Author: Eric Jacobsen, Christian Petculescu
Updated by Denny Lee
Goal
This document describes how to build Create Cache commands. Create Cache for Analysis Services (AS) was introduced in SP2 of SQL Server 2005. It can be used to make one or more queries run faster by populating the OLAP storage engine cache first.
Some customers have found certain queries benefit other later queries. For example, ascmd.exe could be used every hour to execute all queries in a directory keeping the cache ready for subsequent user queries. The other approach, which has been used, is to create a cache query for each user query. This is feasible if the MDX query is part of a report, then one simply adds another query that has the side effect of populating the cache, thereby speeding up the next query.
The root of the problem is that during a query, the AS Server does only local optimizations. Calculations, mixed granularities, and other more complex MDX statements can result in a chatty communication between the FE (Formula Engine) and the SE (Storage engine). In AS2000 and earlier, this was also a network round trip.
By issuing a cache statement, we can populate the cache with one or more subcubes that cover the regions of cube space that the query will actually need. We often find approximately the same time taken for each subcube query, so the effect can be dramatic overall.
With this methodology, the collection of MDX queries will appear as first executing inside the storage engine, and second inside the formula engine. In addition to reducing overall time, this can make it easier to predict the effect of multi-user load testing, because the first part uses 100% of all CPUs, and the second part uses 100% of one CPU.
Summary Steps
It is an iterative process. I would describe the identification of potential scenarios where create cache would help:
- Run profiler
- Run the query looking for Non-cache SE queries (query subcube filtered by subevent = 2)
- Look at the total time of the query vis-à-vis of the sum of the times of the non-cache SE queries.
- If:
- They are pretty close and
- There are many non-cache SE queries within the same range of time (not just 1 or 2 time consuming)
then create cache might help.
There could be variations, but here are one set of steps that have been used successfully:
- Extract all MDX queries as separate files.
- Add a Create Cache statement to correspond for every MDX query file.
- Run Clear Cache, Create Cache, then the user query.

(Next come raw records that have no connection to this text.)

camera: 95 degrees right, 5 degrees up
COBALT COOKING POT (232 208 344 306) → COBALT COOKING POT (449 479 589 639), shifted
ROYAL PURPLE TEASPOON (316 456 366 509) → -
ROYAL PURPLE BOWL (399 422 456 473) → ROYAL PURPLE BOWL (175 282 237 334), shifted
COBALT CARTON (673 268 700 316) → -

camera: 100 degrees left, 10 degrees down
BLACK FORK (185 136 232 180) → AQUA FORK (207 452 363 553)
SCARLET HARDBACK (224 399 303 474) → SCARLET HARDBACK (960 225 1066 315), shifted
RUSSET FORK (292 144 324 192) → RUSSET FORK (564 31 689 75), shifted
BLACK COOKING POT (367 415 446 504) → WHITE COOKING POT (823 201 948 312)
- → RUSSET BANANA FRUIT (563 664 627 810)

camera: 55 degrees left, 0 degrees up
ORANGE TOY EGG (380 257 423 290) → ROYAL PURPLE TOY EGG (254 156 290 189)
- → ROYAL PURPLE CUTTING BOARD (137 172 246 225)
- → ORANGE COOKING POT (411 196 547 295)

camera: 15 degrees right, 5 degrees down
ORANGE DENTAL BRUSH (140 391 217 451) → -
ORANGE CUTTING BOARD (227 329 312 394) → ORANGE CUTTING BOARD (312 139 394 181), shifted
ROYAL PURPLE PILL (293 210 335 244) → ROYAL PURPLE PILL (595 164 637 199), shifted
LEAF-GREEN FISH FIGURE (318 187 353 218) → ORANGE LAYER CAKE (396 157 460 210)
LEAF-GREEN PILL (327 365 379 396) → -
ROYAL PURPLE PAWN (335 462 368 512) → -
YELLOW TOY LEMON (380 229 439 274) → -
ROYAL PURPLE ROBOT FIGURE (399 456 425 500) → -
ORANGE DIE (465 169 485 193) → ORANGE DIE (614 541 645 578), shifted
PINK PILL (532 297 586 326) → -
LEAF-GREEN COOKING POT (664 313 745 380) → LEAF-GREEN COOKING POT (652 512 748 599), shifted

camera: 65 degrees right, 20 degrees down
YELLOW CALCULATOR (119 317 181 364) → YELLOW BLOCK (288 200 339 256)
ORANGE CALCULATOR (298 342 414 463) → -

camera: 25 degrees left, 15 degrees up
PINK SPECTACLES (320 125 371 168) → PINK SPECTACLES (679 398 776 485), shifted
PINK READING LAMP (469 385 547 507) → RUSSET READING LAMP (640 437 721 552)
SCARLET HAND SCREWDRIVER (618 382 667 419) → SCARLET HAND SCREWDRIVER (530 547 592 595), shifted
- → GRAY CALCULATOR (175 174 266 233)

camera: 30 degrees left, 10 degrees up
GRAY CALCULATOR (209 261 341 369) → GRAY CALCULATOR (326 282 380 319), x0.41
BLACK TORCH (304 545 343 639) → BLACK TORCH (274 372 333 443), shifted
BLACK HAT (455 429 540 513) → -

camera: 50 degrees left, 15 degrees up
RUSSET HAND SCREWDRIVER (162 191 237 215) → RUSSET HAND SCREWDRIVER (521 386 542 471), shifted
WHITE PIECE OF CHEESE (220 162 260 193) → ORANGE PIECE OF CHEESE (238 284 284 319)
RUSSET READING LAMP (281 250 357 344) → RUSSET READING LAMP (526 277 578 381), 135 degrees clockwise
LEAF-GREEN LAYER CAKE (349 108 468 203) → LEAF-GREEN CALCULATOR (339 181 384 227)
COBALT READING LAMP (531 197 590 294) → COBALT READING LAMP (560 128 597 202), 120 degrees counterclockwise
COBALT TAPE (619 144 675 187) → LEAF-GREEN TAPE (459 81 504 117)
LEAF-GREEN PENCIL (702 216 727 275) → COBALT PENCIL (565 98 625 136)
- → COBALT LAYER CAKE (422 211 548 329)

- Verify that the Create Cache is effective and improve, if necessary.
- Work on next query
- When done with all queries, combine the Create Cache into 1 or more Create Cache queries.
- Verify the combined Create Cache.
Detailed Description
Below are details about each of the steps.
1. Extract MDX queries as separate files
Placing the queries in separate MDX files, it can be faster to work one by one and verify if each query is handled correctly by Create Cache before moving on.
- Start a trace.
- Run the report.
- Stop the trace.
- Extract the queries. One way is with SQLProfiler, /File /Export /Extract SQLServer Analysis Serverices Events / Extract All Queries. This creates a text file, with each query on a separate line. When queries have multiple lines this might be confusing, but is easy to add an extra line or otherwise edit. Either copy each query to a separate file, or, for every query that is being worked on, comment out the other queries.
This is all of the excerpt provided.